#### [What you will do]
Search the entries for the word "shoulder" and return every line where it is found.

(Saved entries)

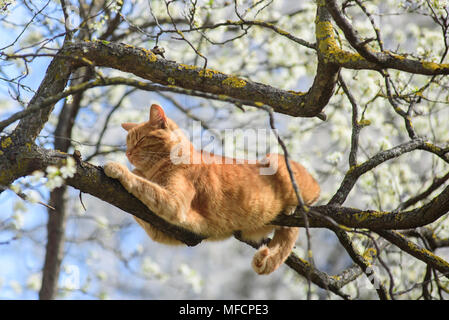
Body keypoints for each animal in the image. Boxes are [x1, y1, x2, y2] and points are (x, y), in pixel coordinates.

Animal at [103, 105, 320, 276]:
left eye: (140, 140)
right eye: (127, 143)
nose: (127, 153)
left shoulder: (175, 205)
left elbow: (142, 184)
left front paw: (117, 167)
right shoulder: (162, 231)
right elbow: (142, 191)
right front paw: (134, 170)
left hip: (277, 161)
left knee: (317, 191)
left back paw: (293, 206)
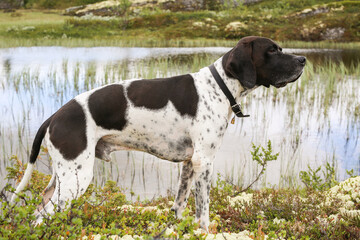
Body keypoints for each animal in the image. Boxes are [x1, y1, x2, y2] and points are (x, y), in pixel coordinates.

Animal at [11, 35, 306, 229]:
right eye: (272, 51)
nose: (303, 59)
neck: (219, 86)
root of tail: (54, 115)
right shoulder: (204, 162)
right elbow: (203, 212)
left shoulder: (189, 164)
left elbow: (179, 206)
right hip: (76, 179)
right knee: (41, 218)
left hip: (62, 176)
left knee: (38, 210)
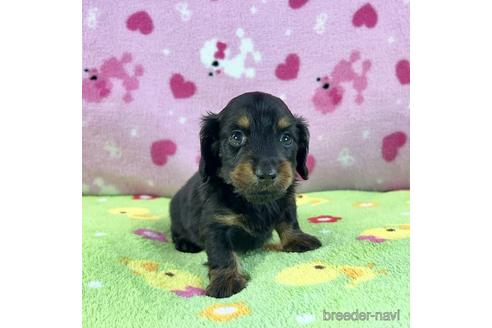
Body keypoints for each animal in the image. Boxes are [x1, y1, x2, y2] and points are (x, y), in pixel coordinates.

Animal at [170, 91, 322, 298]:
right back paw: (186, 243)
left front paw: (297, 238)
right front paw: (226, 280)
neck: (255, 202)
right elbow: (222, 253)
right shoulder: (215, 224)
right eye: (236, 136)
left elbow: (289, 220)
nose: (267, 173)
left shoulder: (286, 200)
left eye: (286, 138)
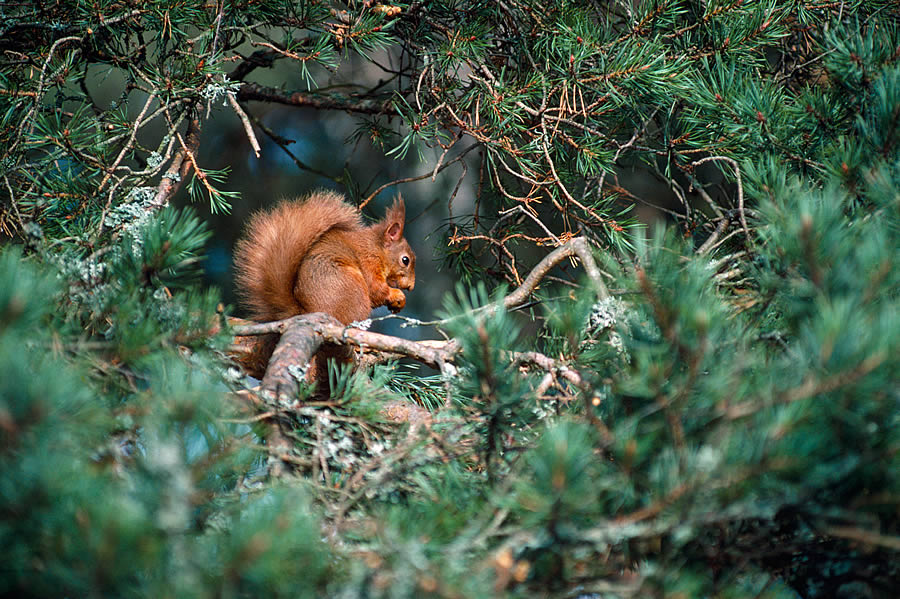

#### [Solution to this problem]
left shoulder: (175, 205)
right shoulder: (162, 231)
right shoulder: (204, 162)
left shoulder: (189, 164)
right shoulder: (215, 224)
left shoulder: (286, 200)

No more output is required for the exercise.